* **Raw data**:
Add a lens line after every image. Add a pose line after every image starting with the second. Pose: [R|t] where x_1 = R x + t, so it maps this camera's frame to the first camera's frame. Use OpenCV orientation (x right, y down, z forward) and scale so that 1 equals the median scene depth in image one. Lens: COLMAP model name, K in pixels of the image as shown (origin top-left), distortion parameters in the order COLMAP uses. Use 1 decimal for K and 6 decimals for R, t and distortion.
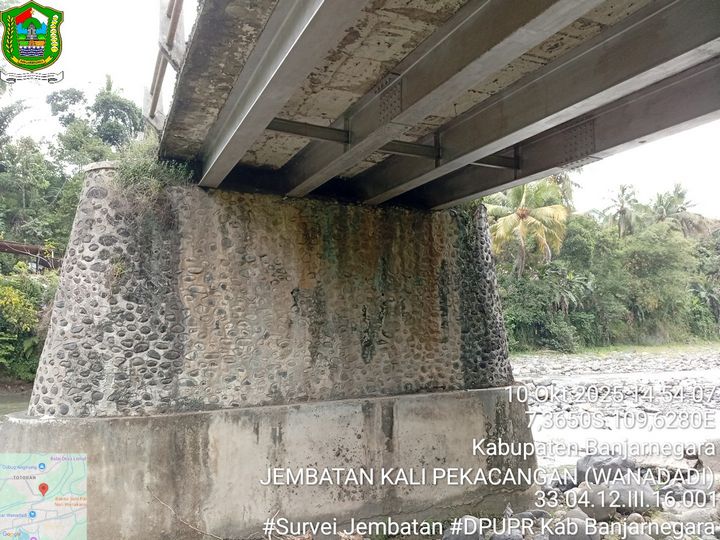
lens RADIAL K [[543.1, 0, 360.0], [0, 543.1, 270.0], [0, 0, 1]] dist [0.103466, -0.167668]
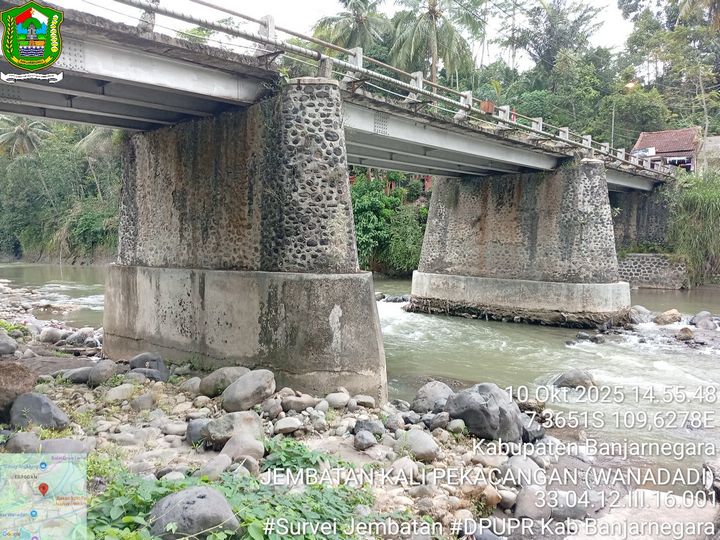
lens RADIAL K [[543.1, 0, 360.0], [0, 543.1, 270.0], [0, 0, 1]] dist [0.103466, -0.167668]
pose [[0.418970, 0.058893, -0.906088, 1.294907], [0.094827, 0.989600, 0.108168, 0.120599], [0.903035, -0.131241, 0.409028, 0.754711]]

* **Work required**: For this exercise, retype the data above exactly and skip every image.

* **Solution to this problem**:
Add a lens line after every image. Add a pose line after every image starting with the second. Pose: [R|t] where x_1 = R x + t, so it maps this camera's frame to the first camera's frame. Use OpenCV orientation (x right, y down, z forward) and scale so that 1 equals the median scene depth in image one. Lens: COLMAP model name, K in pixels of the image as shown (origin top-left), distortion parameters in the order COLMAP uses. Use 1 decimal for K and 6 decimals for R, t and distortion.
lens RADIAL K [[543.1, 0, 360.0], [0, 543.1, 270.0], [0, 0, 1]] dist [0.103466, -0.167668]
lens RADIAL K [[543.1, 0, 360.0], [0, 543.1, 270.0], [0, 0, 1]] dist [0.103466, -0.167668]
pose [[0.418970, 0.058893, -0.906088, 1.294907], [0.094827, 0.989600, 0.108168, 0.120599], [0.903035, -0.131241, 0.409028, 0.754711]]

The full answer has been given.